CEO review

May 7, 2020

CEO Jani Nieminen

CEO’s review

We had a strong start to 2020 at Kojamo. Our total revenue, net rental income and FFO increased year-on-year, driven by the growth of our housing stock and Like-for-Like rental income. The fair value of our investment properties was EUR 6.3 billion at the end of the period. Our financial occupancy rate remained on a par with the comparison period.

The coronavirus pandemic has quickly changed the world. Nevertheless, we have been able to adjust our operations to the current circumstances and successfully transferred all of our customer service and rental operations to home offices, for example. Thanks to our webstore, apartment rental operations have continued almost as normal, and customers can rent an apartment without physical contact. We offer flexibility to our residents with regard to rent payments and we have taken precautionary measures at our properties to prevent and limit the spread of the pandemic. For the time being, all of our construction sites remain operational and we are monitoring the situation continuously.

In spite of the pandemic, we expect the trend of urbanisation to continue, and we will continue to execute our growth strategy as planned. During the first months of the year, we further increased the number of property development projects. In March, we announced a cooperation agreement signed with SRV on the construction of 676 apartments in Helsinki and Espoo. One of the new development projects is a tower building to be constructed next to the Redi shopping centre, which will literally take rental housing to a new level. We also announced the start of construction projects in Espoo and Vantaa. We started construction on 454 new apartments during the first quarter and we currently have as many as 1,651 apartments under construction.

Our liquidity was at a good level at the end of the period. In March, we established a EUR 2.5 billion EMTN (Euro Medium Term Notes) programme, under which we can issue unsecured notes.
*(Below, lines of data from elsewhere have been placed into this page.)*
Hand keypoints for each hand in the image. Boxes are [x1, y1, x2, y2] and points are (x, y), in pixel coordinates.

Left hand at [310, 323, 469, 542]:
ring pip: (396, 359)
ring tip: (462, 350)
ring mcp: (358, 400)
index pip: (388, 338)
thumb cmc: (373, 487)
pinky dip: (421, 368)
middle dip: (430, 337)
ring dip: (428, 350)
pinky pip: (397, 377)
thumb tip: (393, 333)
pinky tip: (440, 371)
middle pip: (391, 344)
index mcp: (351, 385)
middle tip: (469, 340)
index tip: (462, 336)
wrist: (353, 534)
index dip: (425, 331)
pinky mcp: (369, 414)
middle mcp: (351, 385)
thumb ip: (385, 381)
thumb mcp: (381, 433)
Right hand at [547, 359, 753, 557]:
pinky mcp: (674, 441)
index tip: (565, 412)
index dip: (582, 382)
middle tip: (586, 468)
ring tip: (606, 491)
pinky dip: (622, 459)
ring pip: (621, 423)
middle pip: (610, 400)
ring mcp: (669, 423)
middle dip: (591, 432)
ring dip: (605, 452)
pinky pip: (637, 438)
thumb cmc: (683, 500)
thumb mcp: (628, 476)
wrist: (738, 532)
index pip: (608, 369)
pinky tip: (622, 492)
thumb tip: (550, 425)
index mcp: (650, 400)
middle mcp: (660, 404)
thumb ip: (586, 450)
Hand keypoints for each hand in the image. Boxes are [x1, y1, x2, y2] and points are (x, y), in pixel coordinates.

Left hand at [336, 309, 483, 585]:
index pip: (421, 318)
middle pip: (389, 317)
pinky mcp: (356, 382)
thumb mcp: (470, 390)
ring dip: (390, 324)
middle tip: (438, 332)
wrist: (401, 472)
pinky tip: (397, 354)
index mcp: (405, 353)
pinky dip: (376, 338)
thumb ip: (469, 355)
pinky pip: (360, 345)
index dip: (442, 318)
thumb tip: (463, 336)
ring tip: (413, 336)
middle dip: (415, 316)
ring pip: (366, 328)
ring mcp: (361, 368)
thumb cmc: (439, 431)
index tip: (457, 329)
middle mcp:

The programme covers our financing needs for the current strategy period as well as the refinancing of bonds that will mature thereafter. We have also taken measures to strengthen our financial position in the current pandemic. The availability of financing has been supported by our diverse financing structure. We have increased our cash and cash equivalents on a precautionary basis by increasing the number of commercial papers issued by the Group.

We are moving ahead with our service development efforts, and our focus this year is particularly on developing Kojamo’s digital road map. During the first quarter, we further improved our webstore, which serves as the customer interface for all of our rental operations. The popularity of the webstore is growing continuously. In the first quarter, the number of tenancy agreements signed in the webstore was higher than the number of agreements signed following a traditional application.